The phase I trade agreement between the US and China was signed during January. As part of the deal, China agreed to purchase an incremental $200 billion of US goods and services, while also committing to protect intellectual property rights and further open up its financial markets. While the majority of the tariffs imposed by the US on Chinese imports will remain in place, the tariff rate on the $120 billion of Chinese imports which were implemented in September will be halved from about 15% to 7.5%. President Trump has noted that the rest of the tariffs may be rescinded as part of a potential future phase II agreement.
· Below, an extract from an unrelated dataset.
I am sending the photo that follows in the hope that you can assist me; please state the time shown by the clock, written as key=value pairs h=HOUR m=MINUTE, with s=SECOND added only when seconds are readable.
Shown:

Some financial analysts have been skeptical regarding the deal due to a lack of enforcement mechanisms should China not fulfill its obligations. In our view, however, the fact that the majority of the tariffs are still in place will act as a strong incentive for China to cooperate. We think the key risk to markets currently in this regard is that there now appears to be a good deal of positive investor sentiment on trade, perhaps bordering on complacency. While we are encouraged that the initial phase of an agreement is in place, we think that there are significant uncertainties regarding next steps. Little has been revealed regarding the timing and substance of a potential phase II agreement, and, given how the negotiations have played out thus far, it is conceivable that talks could again turn contentious and additional tariffs could be threatened. We are however, encouraged by the potential boost from increased Chinese purchases of US agricultural products. The domestic farm supply chain has been depressed for some time now, and we believe that a significant increase in exports to China could materially enhance the growth profile of the industry.
US economic data was mixed in January, as we saw indications that the manufacturing sector continued to struggle while much of the remainder of the economy appears to be in better shape. December’s ISM manufacturing survey was particularly weak, coming in at the lowest level since 2009. The employment and new order components of the survey also were at multi-year lows. However, more recent data has shown an improvement, along with regional Federal Reserve manufacturing surveys for January which in aggregate came in well ahead of analyst expectations. The service sector looks to be in much better shape as both the ISM and Markit’s gauges of industry activity for December exceeded expectations and came in at levels consistent with modest growth.
The housing industry also appears to be healthy, as it continues to benefit from low mortgage rates. Housing starts and existing home sales for December each bested analysts’ projections, and according to the NAHB homebuilder survey for January, prospective buyer traffic reached a high for the current economic cycle. While new and pending home sales did miss consensus expectations for December, we believe that much of the shortfall was the result of inventory constraints, as opposed to any reduction in demand. With momentum carrying over into January, we believe that 2020 is shaping up to be a good year for the housing market, and we are optimistic that this may create a tailwind for broader economic activity as well.